Students will focus on several questions during the unit. They will first be asked to define Motherhood. What are a mother’s responsibilities? Motherhood in the biological sense consists of the ability to procreate and ensure that offspring is equip with the essentials for survival. All mothers make choices. By analyzing mating habits of nonhuman primates students will be confronted with similarities they have with humans. The leap from nonhuman primates to humans manifests the human need for emotional survival.
Infanticide will be reviewed and analyzed by students from the biological standpoint and a social standpoint. Infanticide is widely viewed by the western contemporary world to be the most heinous of offenses, especially for a mother. On the surface it appears to go against everything for which “motherhood” stands. The readings selected raise unique issues pertaining to infanticide. Is a mother only responsible for trying to maintain life? At which point does emotional happiness and well being transcend a mothers wish for her child’s survival. Do the two ever diverge? Students will review the behavior of gorilla mothers. Gorilla mothers manifest a great deal of affection and attachment to their offspring. When a breeding silverback dies and leaves the mother and her infant unprotected infanticide, or attempted infanticide is inevitable. Biologically this practice among Gorilla males is sensible. Offspring of other males is a possible threat. By eliminating offspring of others the male is free to produce his own offspring. The female gorilla usually mates with her child’s killer because that is the only option offered her. Surprisingly bachelor gorillas often attempt to kill infants of females who are protected. When this occurs females usually join with the offending male and mate with him. This is a horrific prospect when viewed through modern human society. However when the rationale for the gorilla’s behavior is offered it may be adapted to conform to the ideals of a “good” mother. “The female’s choice is imposed by the logic of violence, by the threat to her next infant. The new silverback has become her hired gun in an ape universe of silverback baby killers.”
By establishing the behavior of the female gorilla as the paradigm for maternal responsibility can we not trace some of the oppressive behavior we see manifested throughout the world?
Studies of infanticide in India point to reasons that reflect the female gorilla’s alleged logic.
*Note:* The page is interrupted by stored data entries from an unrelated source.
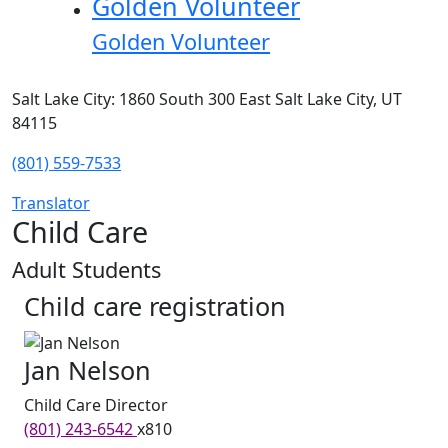
Golden Volunteer
Golden Volunteer
Salt Lake City: 1860 South 300 East Salt Lake City, UT
84115
(801) 559-7533
Translator
Child Care
Adult Students
Child care registration
Jan Nelson
Child Care Director
(801) 243-6542
x810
Economic necessity may be the “silverback baby killer” that Indian women are attempting to escape. Interviews with several poor farming couples in India reveal a humane excuse to justify infanticide. “We felt very bad, but at the same time suppose she had lived? It was better to save her from a lifetime of suffering.”
These novels are covered in the unit yet several others may be substituted and included. Sociological and political issues concerning women’s rights and reproductive issues also provide a broader approach to the issues presented.